7) Honour classroom specialists by giving them time to support newer teachers. My last two teaching reviews were done by administrators with less than a quarter the classroom teaching experience I’ve had. I’ve worked with classroom specialists who are Jedi masters in terms of classroom and learning management, but they never get a look in on teacher training or reviews. Honouring expertise in education from actually working in classrooms isn’t something that happens, but it should. The education org chart is remarkably rigid and, frankly, quite top heavy. Teachers who pass into support or administration roles can find themselves reviewing and supporting teachers who have done the job for 10x longer than they ever did.


It’s the combination of worsening learning/working conditions and pay cuts for years on end that have driven many away from teaching in Ontario. Smaller caps with even lower limits for classrooms with high needs learners seems like a logical move that would also make destreaming make some kind of pedagogical sense instead of being used as an excuse to stuff more kids into a room in the name of equity. Many students in non-academic streams aren’t less capable, they are struggling with learning challenges, so modifying class caps to focus more teacher attention in classes with these students seems obvious, but has never happened other than in streaming, which we’re in the process of cancelling.
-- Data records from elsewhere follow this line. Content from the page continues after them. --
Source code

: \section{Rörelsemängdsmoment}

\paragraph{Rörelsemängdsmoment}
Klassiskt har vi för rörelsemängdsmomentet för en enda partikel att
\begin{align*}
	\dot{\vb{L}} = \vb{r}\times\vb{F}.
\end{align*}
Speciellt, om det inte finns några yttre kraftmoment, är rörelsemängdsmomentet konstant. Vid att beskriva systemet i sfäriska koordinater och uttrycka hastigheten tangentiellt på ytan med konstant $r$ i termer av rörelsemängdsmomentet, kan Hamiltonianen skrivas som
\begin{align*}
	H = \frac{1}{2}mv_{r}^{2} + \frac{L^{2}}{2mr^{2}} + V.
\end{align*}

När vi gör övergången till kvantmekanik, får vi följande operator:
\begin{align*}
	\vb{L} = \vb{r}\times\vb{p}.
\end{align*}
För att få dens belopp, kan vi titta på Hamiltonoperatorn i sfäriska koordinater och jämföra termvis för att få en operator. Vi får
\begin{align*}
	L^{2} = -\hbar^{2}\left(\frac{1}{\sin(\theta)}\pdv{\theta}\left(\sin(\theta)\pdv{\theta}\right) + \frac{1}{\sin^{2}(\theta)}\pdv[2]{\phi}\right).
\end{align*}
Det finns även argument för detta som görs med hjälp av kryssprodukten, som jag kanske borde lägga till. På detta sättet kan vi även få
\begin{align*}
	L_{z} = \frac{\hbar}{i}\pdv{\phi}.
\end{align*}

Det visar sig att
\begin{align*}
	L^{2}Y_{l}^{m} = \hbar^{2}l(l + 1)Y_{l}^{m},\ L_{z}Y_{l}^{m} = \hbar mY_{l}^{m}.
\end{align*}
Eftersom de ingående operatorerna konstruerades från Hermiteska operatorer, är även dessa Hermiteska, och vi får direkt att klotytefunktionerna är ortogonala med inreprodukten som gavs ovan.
This round of contracts will end up being whatever it ends up being – classroom teachers won’t have much say in it, but it’d be nice if Ontario decided that reasonable funding focused on smaller classes with more equitable learning outcomes for a wider range of students is something we could all get behind. Would I like to just once not get a pay cut thanks to inflation? Sure, but it isn’t likely any time soon. In the meantime, focus resources on improving learning conditions (which are also teacher working conditions).